- Portrayed by: Frank Bonner

In-universe information
- Gender: Male
- Occupation: sales manager
- Family: Herbert Tarlek Sr (father) A brother
- Spouse: Lucille Tarlek
- Children: Bunny Tarlek (daughter) Herb Tarlek III (son)
- Nationality: American

= Herb Tarlek =

Character on the television situation comedy WKRP in Cincinnati

Herbert Ruggles Tarlek, Jr. is a character on the television situation comedy WKRP in Cincinnati (1978–1982). He was played by actor Frank Bonner, who reprised the role for the sequel series The New WKRP in Cincinnati.

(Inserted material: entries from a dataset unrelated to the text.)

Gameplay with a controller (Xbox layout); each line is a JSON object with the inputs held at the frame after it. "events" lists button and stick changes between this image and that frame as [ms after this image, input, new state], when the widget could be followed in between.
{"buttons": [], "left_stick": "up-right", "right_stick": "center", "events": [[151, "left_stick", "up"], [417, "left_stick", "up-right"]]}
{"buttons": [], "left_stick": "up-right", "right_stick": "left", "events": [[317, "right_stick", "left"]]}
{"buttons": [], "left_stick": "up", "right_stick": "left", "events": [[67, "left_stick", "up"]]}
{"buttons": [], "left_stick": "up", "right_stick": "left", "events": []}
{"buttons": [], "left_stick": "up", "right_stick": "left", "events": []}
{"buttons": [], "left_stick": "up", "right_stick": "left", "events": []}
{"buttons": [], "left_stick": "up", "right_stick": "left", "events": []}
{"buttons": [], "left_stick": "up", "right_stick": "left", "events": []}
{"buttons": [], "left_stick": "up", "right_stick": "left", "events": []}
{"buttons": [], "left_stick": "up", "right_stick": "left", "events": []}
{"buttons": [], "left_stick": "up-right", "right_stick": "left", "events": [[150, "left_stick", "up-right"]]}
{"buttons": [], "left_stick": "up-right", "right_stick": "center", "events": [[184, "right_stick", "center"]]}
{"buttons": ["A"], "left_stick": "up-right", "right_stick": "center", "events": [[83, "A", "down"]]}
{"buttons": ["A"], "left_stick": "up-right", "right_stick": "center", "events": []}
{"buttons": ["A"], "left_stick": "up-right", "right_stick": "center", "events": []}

==Sales manager not so extraordinaire==
Herb is the sales manager at radio station WKRP, having been with the station since 1966. The station's poor performance prevents Tarlek from securing deals with major advertising agencies (as it was, even if the station were successful, the agency employees personally loathed Tarlek anyway). Tarlek is able to keep the station financially solvent through the subprime advertising market, courting unconventional advertisers (often this involved airing ads from companies that catered to a very old demographic, such as Shady Hills Rest Home, Gone With the Wind Estates, and Ferryman Funeral Homes). He also was not beneath recruiting less reputable advertisers to buy airtime on WKRP, such as Dave Wickerman, whose "diet pills" turned out to be a legalized form of speed. Herb's most reliable advertising client is Red Wigglers (the "Cadillac of Worms"), though the owner of Red Wigglers, Harvey Green, pulled his commercials off WKRP after the Religious Right threatened a boycott of the station's advertisers ("a lot of religious people fish"). Several episodes of the series involve Tarlek and Andy Travis personally courting companies to advertise on the station.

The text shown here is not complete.